The problem that this paper attempts to solve is to generate multi - view perspective RGB images from Bird - Eye - View (BEV) semantics, and have controllability and generalization ability at test time. Specifically, there are three main problems in existing methods:
1. **Insufficient controllability at test time**: Existing frameworks rely highly on training samples, resulting in an inability to well control camera pose or provide additional object instance control at test time.
2. **Poor cross - view consistency**: Existing methods fail to well enforce cross - view consistency, resulting in inconsistent visual effects in the overlapping Field of View (FOV).
3. **Lack of detailed human analysis**: There is no thorough human analysis on the image generation task, resulting in difficult - to - interpret comparison results.
To overcome these problems, the paper proposes a two - stage method MVPbev, aiming to generate controllable multi - view perspective RGB images from given BEV semantics and text prompts, and improve controllability and generalization ability at test time by explicitly enforcing cross - view consistency.
### Specific methods
#### 1. Semantically consistent view projection
The first stage projects BEV semantics onto multiple perspective views to generate a series of perspective semantic maps $\{S_m\}_{m = 1}^M$. This stage utilizes geometric transformation to ensure semantic consistency between BEV and perspective views and reduce cumulative errors in the generation step.
#### 2. View - consistent image generation
The second stage parses perspective semantic maps and text prompts to generate multi - view RGB images. To ensure cross - view consistency, a Multi - View Attention Module is introduced. It estimates the homography matrix of the overlapping area and implicitly enforces the style consistency of different views. In addition, it also explicitly enforces the visual cue consistency in the overlapping FOV through special initialization and denoising design.
### Model training and inference
#### Training
The model is trained using the multi - view Latent Diffusion Models (LDMs) loss function. Specifically, the input image $I_m$ is mapped to the latent space $l_m=\epsilon(I_m)$, and then processed by the denoising network $\delta_\theta$ and the conditional encoder $\tau_\theta$. The training objective is to make the generated noise as close as possible to the real noise.
#### Inference
In the inference stage, the values of pixels in the overlapping area are re - allocated to generate visually consistent multi - view images. This process is carried out before the decoder $D$ generates the final RGB image.
### Experiment
#### Dataset
The experiment is verified on the NuScenes dataset, which provides full 360 - degree coverage of six cameras, contains 1,000 street - view scenes, each lasting 20 seconds and captured at a frequency of 12Hz. The dataset also includes multi - modal data, such as the global map layer and 3D object bounding boxes on 40,000 keyframes.
#### Evaluation metrics
- **Image quality**: It is evaluated using Fréchet Inception Distance (FID), Inception Score (IS) and CLIP Score (CS).
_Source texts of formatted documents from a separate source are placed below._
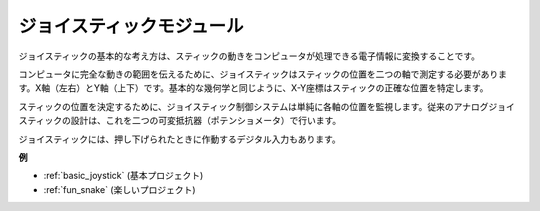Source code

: .. _cpn_joystick:

ジョイスティックモジュール
============================

.. image:: img/joystick_pic.png
    :align: center
    :width: 600

ジョイスティックの基本的な考え方は、スティックの動きをコンピュータが処理できる電子情報に変換することです。

コンピュータに完全な動きの範囲を伝えるために、ジョイスティックはスティックの位置を二つの軸で測定する必要があります。X軸（左右）とY軸（上下）です。基本的な幾何学と同じように、X-Y座標はスティックの正確な位置を特定します。

スティックの位置を決定するために、ジョイスティック制御システムは単純に各軸の位置を監視します。従来のアナログジョイスティックの設計は、これを二つの可変抵抗器（ポテンショメータ）で行います。

ジョイスティックには、押し下げられたときに作動するデジタル入力もあります。

.. image:: img/joystick318.png
    :align: center
    :width: 600
	
**例**

* :ref:`basic_joystick` (基本プロジェクト)
* :ref:`fun_snake` (楽しいプロジェクト)
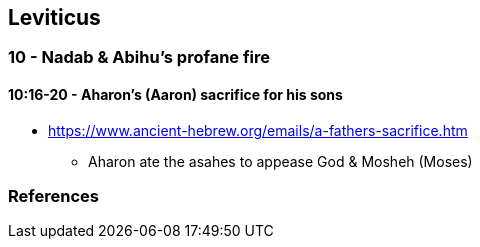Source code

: == Leviticus

=== 10 - Nadab & Abihu's profane fire
==== 10:16-20 - Aharon's (Aaron) sacrifice for his sons
* https://www.ancient-hebrew.org/emails/a-fathers-sacrifice.htm
** Aharon ate the asahes to appease God & Mosheh (Moses)

=== References
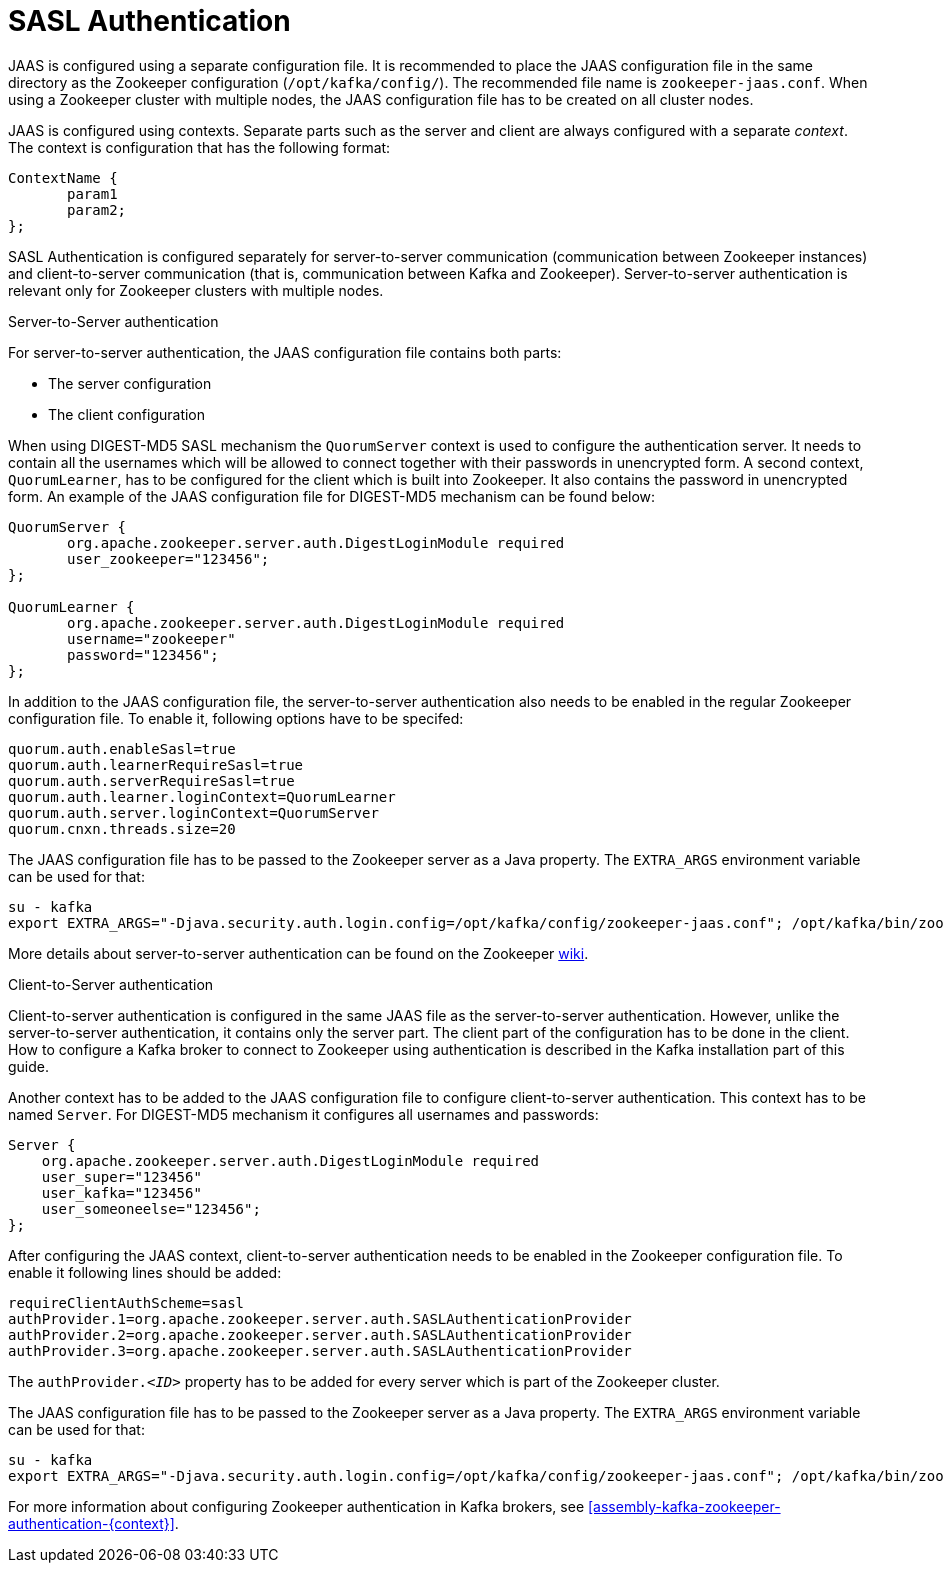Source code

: // Module included in the following assemblies:
//
// assembly-configuring-zookeeper-authentication.adoc

[id='con-zookeeper-sasl-authentication-{context}']

= SASL Authentication

JAAS is configured using a separate configuration file.
It is recommended to place the JAAS configuration file in the same directory as the Zookeeper configuration (`/opt/kafka/config/`).
The recommended file name is `zookeeper-jaas.conf`.
When using a Zookeeper cluster with multiple nodes, the JAAS configuration file has to be created on all cluster nodes.

JAAS is configured using contexts.
Separate parts such as the server and client are always configured with a separate _context_.
The context is configuration that has the following format:

[source]
----
ContextName {
       param1
       param2;
};
----

SASL Authentication is configured separately for server-to-server communication (communication between Zookeeper instances) and client-to-server communication (that is, communication between Kafka and Zookeeper). Server-to-server authentication is relevant only for Zookeeper clusters with multiple nodes.

.Server-to-Server authentication

For server-to-server authentication, the JAAS configuration file contains both parts:

* The server configuration
* The client configuration 

When using DIGEST-MD5 SASL mechanism the `QuorumServer` context is used to configure the authentication server.
It needs to contain all the usernames which will be allowed to connect together with their passwords in unencrypted form.
A second context, `QuorumLearner`, has to be configured for the client which is built into Zookeeper.
It also contains the password in unencrypted form.
An example of the JAAS configuration file for DIGEST-MD5 mechanism can be found below:

[source]
----
QuorumServer {
       org.apache.zookeeper.server.auth.DigestLoginModule required
       user_zookeeper="123456";
};

QuorumLearner {
       org.apache.zookeeper.server.auth.DigestLoginModule required
       username="zookeeper"
       password="123456";
};
----

In addition to the JAAS configuration file, the server-to-server authentication also needs to be enabled in  the regular Zookeeper configuration file.
To enable it, following options have to be specifed:

[source]
----
quorum.auth.enableSasl=true
quorum.auth.learnerRequireSasl=true
quorum.auth.serverRequireSasl=true
quorum.auth.learner.loginContext=QuorumLearner
quorum.auth.server.loginContext=QuorumServer
quorum.cnxn.threads.size=20
----

The JAAS configuration file has to be passed to the Zookeeper server as a Java property. 
The `EXTRA_ARGS` environment variable can be used for that:

[source]
----
su - kafka
export EXTRA_ARGS="-Djava.security.auth.login.config=/opt/kafka/config/zookeeper-jaas.conf"; /opt/kafka/bin/zookeeper-server-start.sh -daemon /opt/kafka/config/zookeeper.properties
----

More details about server-to-server authentication can be found on the Zookeeper
https://cwiki.apache.org/confluence/display/ZOOKEEPER/Server-Server+mutual+authentication[wiki].

.Client-to-Server authentication

Client-to-server authentication is configured in the same JAAS file as the server-to-server authentication.
However, unlike the server-to-server authentication, it contains only the server part.
The client part of the configuration has to be done in the client.
How to configure a Kafka broker to connect to Zookeeper using authentication is described in the Kafka installation part of this guide.

Another context has to be added to the JAAS configuration file to configure client-to-server authentication.
This context has to be named `Server`.
For DIGEST-MD5 mechanism it configures all usernames and passwords:

[source]
----
Server {
    org.apache.zookeeper.server.auth.DigestLoginModule required
    user_super="123456"
    user_kafka="123456"
    user_someoneelse="123456";
};
----

After configuring the JAAS context, client-to-server authentication needs to be enabled in the Zookeeper configuration file.
To enable it following lines should be added:

[source]
----
requireClientAuthScheme=sasl
authProvider.1=org.apache.zookeeper.server.auth.SASLAuthenticationProvider
authProvider.2=org.apache.zookeeper.server.auth.SASLAuthenticationProvider
authProvider.3=org.apache.zookeeper.server.auth.SASLAuthenticationProvider
----

The `authProvider._<ID>_` property has to be added for every server which is part of the Zookeeper cluster.

The JAAS configuration file has to be passed to the Zookeeper server as a Java property. 
The `EXTRA_ARGS` environment variable can be used for that:

[source]
----
su - kafka
export EXTRA_ARGS="-Djava.security.auth.login.config=/opt/kafka/config/zookeeper-jaas.conf"; /opt/kafka/bin/zookeeper-server-start.sh -daemon /opt/kafka/config/zookeeper.properties
----

For more information about configuring Zookeeper authentication in Kafka brokers, see xref:assembly-kafka-zookeeper-authentication-{context}[].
- **Visual consistency**: It is measured by calculating the Peak Signal - to - Noise Ratio (PSNR) of the overlapping area.
- **Semantic consistency**: The Intersection - over - Union (IoU) score is used to measure the pixel - level semantic consistency between the generated image and the real image.
- **Object - level controllability**: It is measured by the average color difference Delta - E in the CIELAB color space and its standard deviation.
#### Human analysis
In addition to quantitative metrics, human analysis is also carried out, requiring humans to judge whether the images generated by different methods are more visually realistic and consistent.
### Results
The paper shows that MVPbev outperforms existing methods in various evaluation metrics, especially in cross - view consistency and controllability at test time. Human analysis also further validates the images generated by MVPbev.